Breakingviews: Amazon HQ2 meets NIMBY 2.0

by Breakingviews.

Every new arrival in New York City has a story to tell, whether it’s a sidewalk mugging or a fleecing by apartment brokers. Amazon is getting a bit of both. One month after picking New York for half of its second headquarters, the $810 billion e-commerce giant is already getting bashed by local politicians and unions.

Jeff Bezos’s firm stands to get as much as $3 billion in tax credits and grants for building its facility in the city. Most of those are offered under existing state and city programs and require the firm to meet or exceed its planned hiring of 25,000 workers. Yet many City Council members are fuming. At a hearing on Wednesday, they demanded to know why one of the world’s most-valuable companies needed such largesse.

Unlike Apple, which simply announced a $1 billion investment in a new Texas campus on Thursday, Amazon made itself a target with its year-long beauty contest for the so-called HQ2. Besides, the company has tended to get its way. Bezos was attracted to Seattle by Washington state’s low tax rates, and for years the company avoided collecting sales tax in states where it had no physical presence. In June Amazon successfully lobbied to nix the city’s plan for a homelessness tax. Three months later Bezos said he would donate $2 billion to combat destitution and build schools.

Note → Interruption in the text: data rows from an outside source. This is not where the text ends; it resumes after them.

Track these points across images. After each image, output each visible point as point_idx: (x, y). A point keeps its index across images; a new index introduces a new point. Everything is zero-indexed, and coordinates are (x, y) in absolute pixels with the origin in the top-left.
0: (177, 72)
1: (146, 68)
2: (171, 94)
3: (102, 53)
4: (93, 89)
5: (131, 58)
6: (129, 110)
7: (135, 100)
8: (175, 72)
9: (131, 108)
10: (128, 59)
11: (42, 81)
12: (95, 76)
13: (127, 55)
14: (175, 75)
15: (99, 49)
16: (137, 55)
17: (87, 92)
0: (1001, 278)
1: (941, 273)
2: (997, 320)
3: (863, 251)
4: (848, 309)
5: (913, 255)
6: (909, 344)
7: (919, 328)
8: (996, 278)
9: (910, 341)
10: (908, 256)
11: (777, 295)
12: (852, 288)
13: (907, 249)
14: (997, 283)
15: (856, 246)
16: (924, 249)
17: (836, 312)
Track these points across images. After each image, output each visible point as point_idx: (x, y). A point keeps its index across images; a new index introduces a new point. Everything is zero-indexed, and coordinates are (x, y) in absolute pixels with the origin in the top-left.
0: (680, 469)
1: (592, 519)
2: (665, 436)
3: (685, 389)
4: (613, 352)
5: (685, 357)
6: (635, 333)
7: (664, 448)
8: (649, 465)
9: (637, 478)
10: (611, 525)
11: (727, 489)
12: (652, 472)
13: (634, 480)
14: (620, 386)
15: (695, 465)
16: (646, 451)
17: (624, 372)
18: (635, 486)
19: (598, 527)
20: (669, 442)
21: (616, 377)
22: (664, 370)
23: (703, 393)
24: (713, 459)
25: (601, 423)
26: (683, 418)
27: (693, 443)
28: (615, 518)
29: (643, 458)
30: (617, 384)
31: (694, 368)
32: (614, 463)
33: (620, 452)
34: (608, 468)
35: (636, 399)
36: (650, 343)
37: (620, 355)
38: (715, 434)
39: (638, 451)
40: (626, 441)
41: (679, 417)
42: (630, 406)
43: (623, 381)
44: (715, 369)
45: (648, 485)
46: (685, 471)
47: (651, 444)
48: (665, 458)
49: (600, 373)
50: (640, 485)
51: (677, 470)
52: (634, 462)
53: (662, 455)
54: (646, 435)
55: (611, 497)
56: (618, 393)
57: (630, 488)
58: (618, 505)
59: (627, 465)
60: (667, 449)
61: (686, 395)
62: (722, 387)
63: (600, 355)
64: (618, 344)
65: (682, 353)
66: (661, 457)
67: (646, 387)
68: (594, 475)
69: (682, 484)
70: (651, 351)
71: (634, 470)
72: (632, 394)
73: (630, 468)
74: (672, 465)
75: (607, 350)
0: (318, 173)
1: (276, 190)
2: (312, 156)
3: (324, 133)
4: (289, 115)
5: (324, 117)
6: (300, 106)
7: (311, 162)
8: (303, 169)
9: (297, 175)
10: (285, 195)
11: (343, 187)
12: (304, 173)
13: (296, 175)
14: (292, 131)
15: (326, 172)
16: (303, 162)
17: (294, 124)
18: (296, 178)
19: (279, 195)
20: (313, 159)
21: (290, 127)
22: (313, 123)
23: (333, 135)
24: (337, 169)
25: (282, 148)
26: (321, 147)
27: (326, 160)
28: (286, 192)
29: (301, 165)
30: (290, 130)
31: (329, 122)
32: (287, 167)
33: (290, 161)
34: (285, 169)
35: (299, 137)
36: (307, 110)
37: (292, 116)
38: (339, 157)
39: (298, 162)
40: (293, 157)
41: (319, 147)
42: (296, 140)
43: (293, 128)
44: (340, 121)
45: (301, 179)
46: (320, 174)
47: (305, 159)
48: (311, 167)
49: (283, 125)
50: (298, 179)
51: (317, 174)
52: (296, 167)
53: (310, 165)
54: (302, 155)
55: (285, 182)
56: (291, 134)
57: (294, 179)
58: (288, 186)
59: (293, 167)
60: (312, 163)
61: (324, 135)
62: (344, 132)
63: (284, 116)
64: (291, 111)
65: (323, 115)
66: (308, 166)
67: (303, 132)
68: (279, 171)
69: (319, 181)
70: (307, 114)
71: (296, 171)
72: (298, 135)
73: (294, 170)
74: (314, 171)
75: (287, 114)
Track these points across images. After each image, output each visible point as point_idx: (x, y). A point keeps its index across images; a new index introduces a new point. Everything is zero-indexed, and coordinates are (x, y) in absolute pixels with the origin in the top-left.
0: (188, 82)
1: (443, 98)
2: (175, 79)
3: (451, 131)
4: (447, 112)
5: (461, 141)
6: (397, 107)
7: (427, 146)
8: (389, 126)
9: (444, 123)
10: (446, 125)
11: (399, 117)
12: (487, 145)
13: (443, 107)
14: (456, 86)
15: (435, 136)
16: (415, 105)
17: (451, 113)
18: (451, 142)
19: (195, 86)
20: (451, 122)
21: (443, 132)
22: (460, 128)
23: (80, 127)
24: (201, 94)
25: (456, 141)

Fortunately the enmity toward Amazon in New York is the kind that can be soothed with money, and the company has plenty. Its annual earnings are expected to double in two years, to a little over $20 billion. Giving back some or even all of its tax perks would help. It might also hand a symbolic victory to local politicians angry because they had no say in a deal negotiated by Mayor Bill de Blasio and state Governor Andrew Cuomo.

As Amazon’s scale grows, so will the cost of buying off opposition – simply because everyone knows the company can afford it. Bezos raised Amazon’s minimum wage in the United States to $15 an hour last month. Workers from Staten Island to Portugal have protested publicly about working conditions. As New York’s unofficial poet laureate Lou Reed said: “Little Joe never once gave it away, everybody had to pay and pay.”